TRL researchers have also developed a search tool called "Information
Outlining," which visualizes information retrieval processes so that users
can zero in on the target data. The prototype system contains a year's
worth of newspaper articles as a sample database. Once the user enters a
keyword, the number of articles containing it, along with the date of
publication and part of the headline, are displayed in the upper portion of
the screen.
Various kinds of information about the retrieved data is displayed on the
lower portion. For example, if the search word is "Internet," the lower
portion might show a map of Japan indicating how many articles are relevant
to each prefecture. Users can select a given region by clicking on it with
a pointing device. In addition to geographical viewers, the prototype
offers chronological and topical viewers, which show the time periods and
topics covered in the retrieved articles.
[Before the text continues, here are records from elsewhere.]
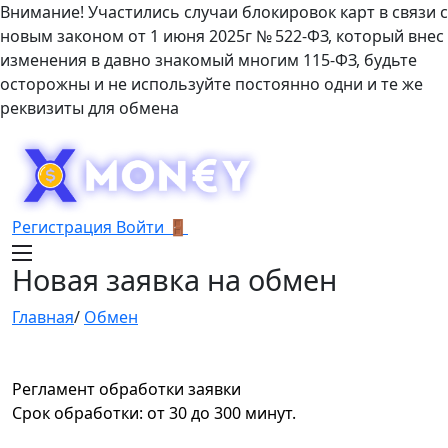
Внимание! Участились случаи блокировок карт в связи с
новым законом от 1 июня 2025г № 522-ФЗ, который внес
изменения в давно знакомый многим 115-ФЗ, будьте
осторожны и не используйте постоянно одни и те же
реквизиты для обмена
Регистрация
Войти 🚪
Новая заявка на обмен
Главная
/
Обмен
Регламент обработки заявки
Срок обработки: от 30 до 300 минут.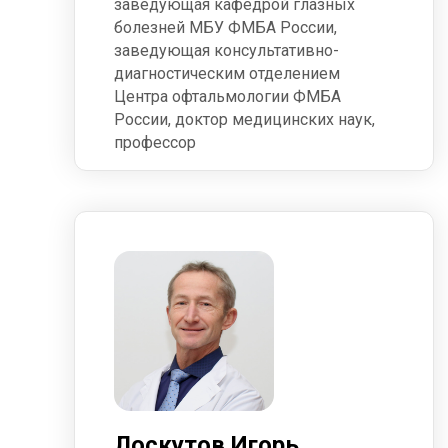
заведующая кафедрой глазных
болезней МБУ ФМБА России,
заведующая консультативно-
диагностическим отделением
Центра офтальмологии ФМБА
России, доктор медицинских наук,
профессор
Лоскутов Игорь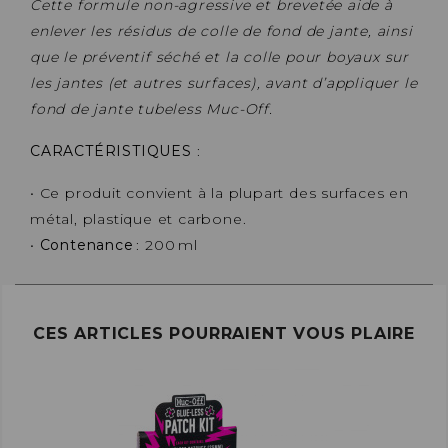
Cette formule non-agressive et brevetée aide à
enlever les résidus de colle de fond de jante, ainsi
que le préventif séché et la colle pour boyaux sur
les jantes (et autres surfaces), avant d’appliquer le
fond de jante tubeless Muc-Off.
CARACTÉRISTIQUES
:
• Ce produit convient à la plupart des surfaces en
métal, plastique et carbone.
•
Contenance
: 200 ml
CES ARTICLES POURRAIENT VOUS PLAIRE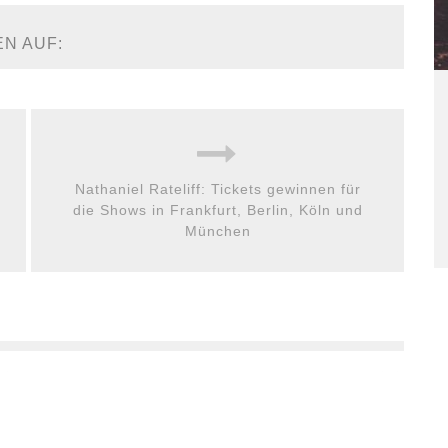
EN AUF:
Nathaniel Rateliff: Tickets gewinnen für
die Shows in Frankfurt, Berlin, Köln und
München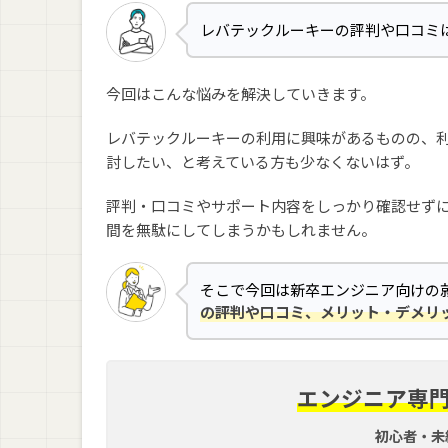
レバテックルーキーの評判や口コミ
今回はこんな悩みを解決していきます。
レバテックルーキーの利用に興味があるものの、
討したい、と考えている方も少なくないはず。
評判・口コミやサポート内容をしっかり確認せず
間を無駄にしてしまうかもしれません。
そこで今回は新卒エンジニア向けの
の評判や口コミ、メリット・
デメリ
エンジニア専
初心者・未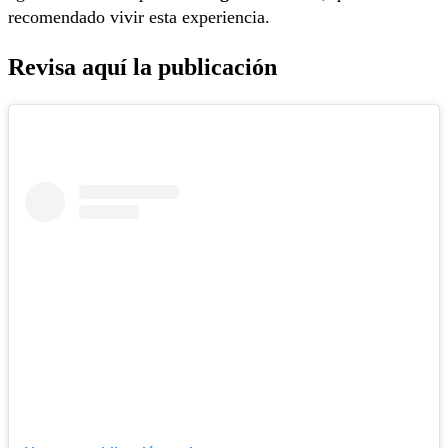
recomendado vivir esta experiencia.
Revisa aquí la publicación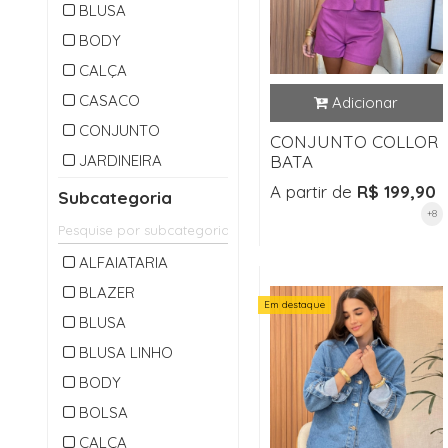
BLUSA
BODY
CALÇA
CASACO
CONJUNTO
CONJUNTO COLLOR
JARDINEIRA
BATA
MACACAO
A partir de
R$ 199,90
Subcategoria
+8
OUTLET
PARKA
ALFAIATARIA
SAIA
BLAZER
Em destaque
SHORTS
BLUSA
VESTIDO
BLUSA LINHO
BODY
BOLSA
CALÇA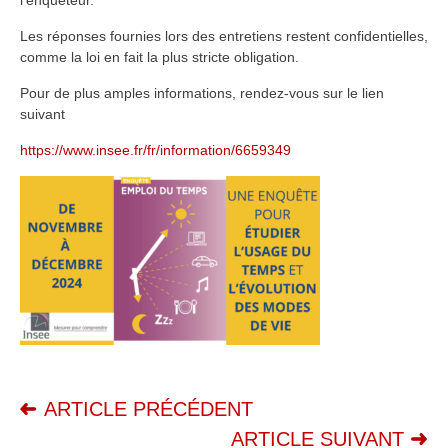
l’enquêteur.
Les réponses fournies lors des entretiens restent confidentielles,
comme la loi en fait la plus stricte obligation.
Pour de plus amples informations, rendez-vous sur le lien
suivant
https://www.insee.fr/fr/information/6659349
ARTICLE PRÉCÉDENT
ARTICLE SUIVANT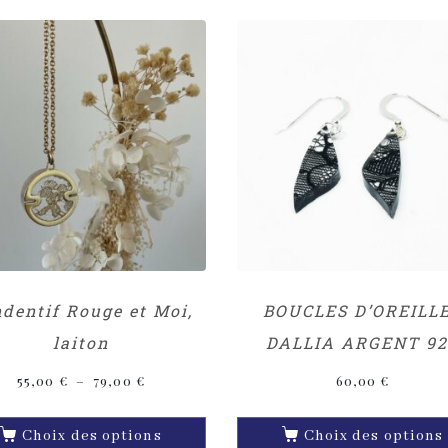
dentif Rouge et Moi,
BOUCLES D’OREILL
laiton
DALLIA ARGENT 92
55,00
€
–
79,00
€
60,00
€
Choix des options
Choix des options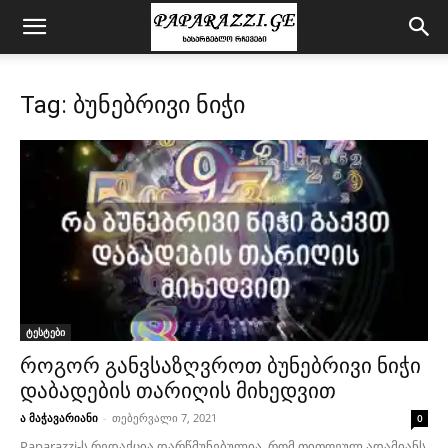
Tag: ბუნებრივი ნიჭი
ტესტები
როგორ განვსაზღვროთ ბუნებრივი ნიჭი
დაბადების თარიღის მიხედვით
ა მაჭავარიანი
-
თებერვალი 7, 2021
0
Paparazzi-ს რედაქცია დარწმუნებულია, რომ თითოეულ ადამიანს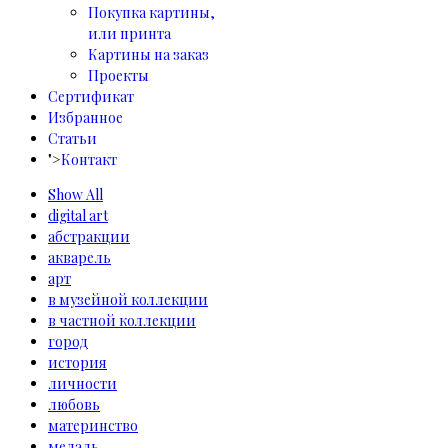
Покупка картины,
или принта
Картины на заказ
Проекты
Сертификат
Избранное
Статьи
">
Контакт
Show All
digital art
абстракции
акварель
арт
в музейной коллекции
в частной коллекции
город
история
личности
любовь
материнство
медаль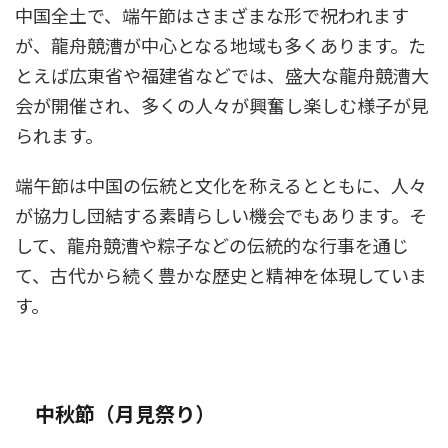
中国全土で、端午節はさまざまな形で祝われます
が、龍舟競漕が中心となる地域も多くあります。た
とえば広東省や福建省などでは、盛大な龍舟競漕大
会が開催され、多くの人々が興奮し楽しむ様子が見
られます。
端午節は中国の伝統と文化を称えるとともに、人々
が協力し団結する素晴らしい機会でもあります。そ
して、龍舟競漕や粽子などの伝統的な行事を通じ
て、古代から続く豊かな歴史と精神を体現していま
す。
中秋節（月見祭り）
Visible and Invisible Fingerprinting
A key component of almost any digital library system is what is known as
"rights management." This protects the owners of material from copyright
infringement. "Security is essential to people entrusting their documents
to a library," says Henry Gladney at the Almaden Research Center. "No
security, no digital library."
For the original Vatican Library project, Fred Mintzer's group at the
Thomas J. Watson Research Center developed the "visible-image watermark."
This technology alters the intensity of thousands of pixels in each image,
leaving an obvious, but nonobtrusive, seal of ownership on rare documents
(in this case, the seal of the Vatican Library). "We believe that, to
remove it, one would have to use a pixel-level editor on thousands of
pixels - a very time-consuming task at best," says Mintzer. "Although this
is not a total protection, it is strong encouragement to do the right
thing."
Jeffrey Lotspiech and Cynthia Dwork, researchers at Almaden, spearheaded
projects that spawned a number of technical innovations in rights
management, including the use of visible and invisible "fingerprinting" to
mark text in the ISI's Current Contents project.
The visible fingerprint involves superimposing a two-dimensional code,
similar to a supermarket bar code, on the bottom of each page of text
printed out by a user. The 1,000-bit fingerprint encodes the date, time,
identity of the user, and other data. If illegal copies are distributed,
they can be traced back to the source.
An invisible fingerprint can be buried in the data, Lotspiech says, by
flipping six bits within a digitized image. "None of these things is
perfect," Lotspiech admits. "But you would have to take overt action to
defeat this method of tracking."
In a different approach, Marc Kaplan at Watson has developed an encryption
package known as Cryptolope, which basically contracts a user to honor
copyrighted material and not copy it, before activating the software that
decrypts the requested information. "Cryptolope solves the problem of
distributing copyrighted information on the Web," says Jeffrey Crigler,
vice president, infoMarket, who cooked up the idea with Kaplan.
InfoMarket, a recently announced IBM service, allows content providers to
package their data in a secure container, Cryptolope, for sale on the Web.